● EXTRACT PROVIDED:
* * * * * * * * *
= Winmor =

WINMOR is a radio transmission protocol intended to be used in the Winlink 2000 Global Radio E-mail System by amateur radio operators, marine radio stations, and radio stations in isolated areas. WINMOR complemented the PACTOR modes in the high frequency portion of the Winlink system, but since July 2020 has been deprecated by Winlink.org in favour of other, now more modern and capable protocols, such as ARDOP.

WINMOR debuted at the 2008 ARRL / TAPR Digital Communications Conference. Unlike PACTOR II & III, only a simple computer soundcard-to-radio interface is required, as compared to PACTOR's relatively expensive external terminal node controller. It has two modes, either 500 or 1600 Hertz in bandwidth, and provides ARQ speeds ranging from 67 to at least 1300 bits per second, similar to PACTOR's various modes. It is fully documented and without restrictions or license issues preventing anyone from using the protocol in other software. WINMOR supports both connected (ARQ) and FEC (broadcast) modes.
* * * * * * * * *
● LISTED ENTRIES:
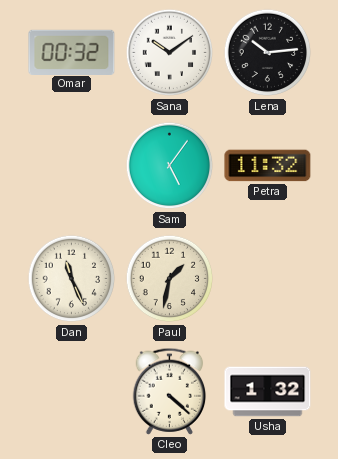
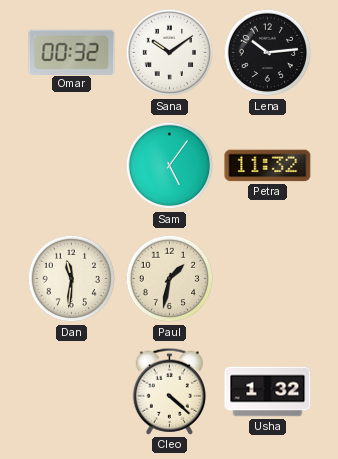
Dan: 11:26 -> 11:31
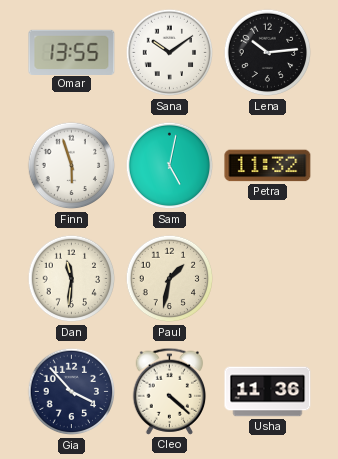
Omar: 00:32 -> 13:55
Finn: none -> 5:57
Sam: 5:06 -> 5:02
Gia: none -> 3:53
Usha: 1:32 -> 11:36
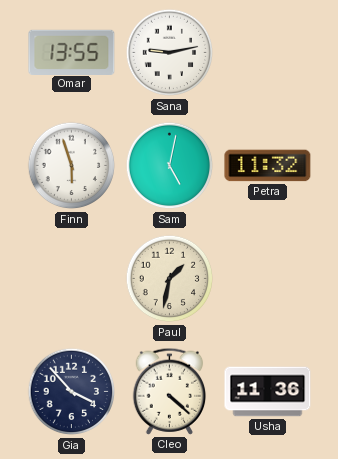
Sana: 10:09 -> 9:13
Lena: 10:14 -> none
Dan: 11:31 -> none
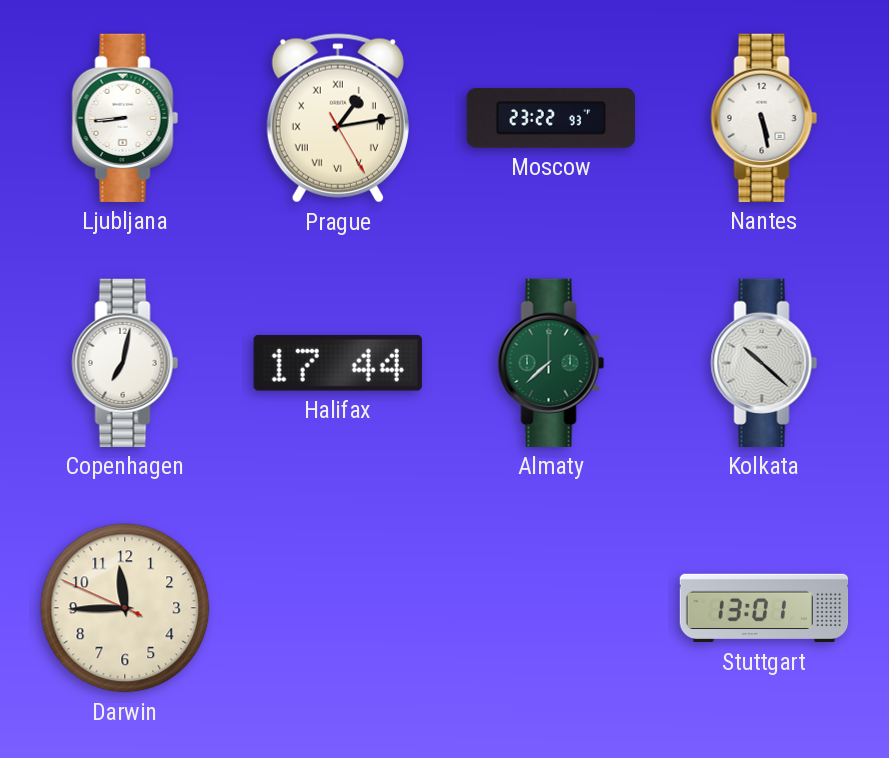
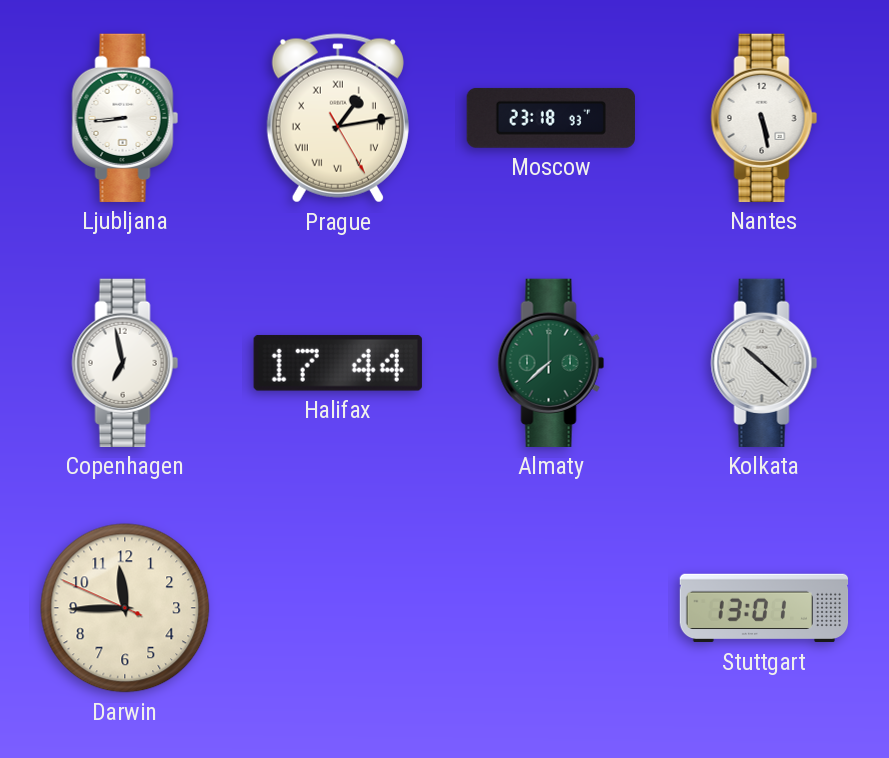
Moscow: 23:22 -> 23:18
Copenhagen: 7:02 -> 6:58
* * * * * * * * *
● YOUR TASKS:
A – Answer these from the WINMOR text:
(i) Since when has Winlink.org deprecated WINMOR?
(ii) At which event did WINMOR debut?
(iii) What two bandwidths do its modes use?
B – List every kind of user or station that the WINMOR text says the protocol is intended for.
C – Pick up the WINMOR text after its final sentence and carry it further.
The items can be set aside.

● REPLIES:
A –
(i) July 2020
(ii) The 2008 ARRL / TAPR Digital Communications Conference
(iii) 500 or 1600 Hertz

B –
- Amateur radio operators
- Marine radio stations
- Radio stations in isolated areas

C –
Operational peer-to-peer (on-air) beta testing of WINMOR began on 17 September 2009. Deployment of RMS WINMOR servers for the Winlink system began in January 2010.

==Transmission modes==
500 Hz bandwidth uses 2 carriers, 1600 Hz bandwidth uses 8 carriers.

Each carrier uses 46.875 Baud 4FSK or 93.75 Baud PSK using Trellis Coded Modulation with 4, 8, or 16 phases.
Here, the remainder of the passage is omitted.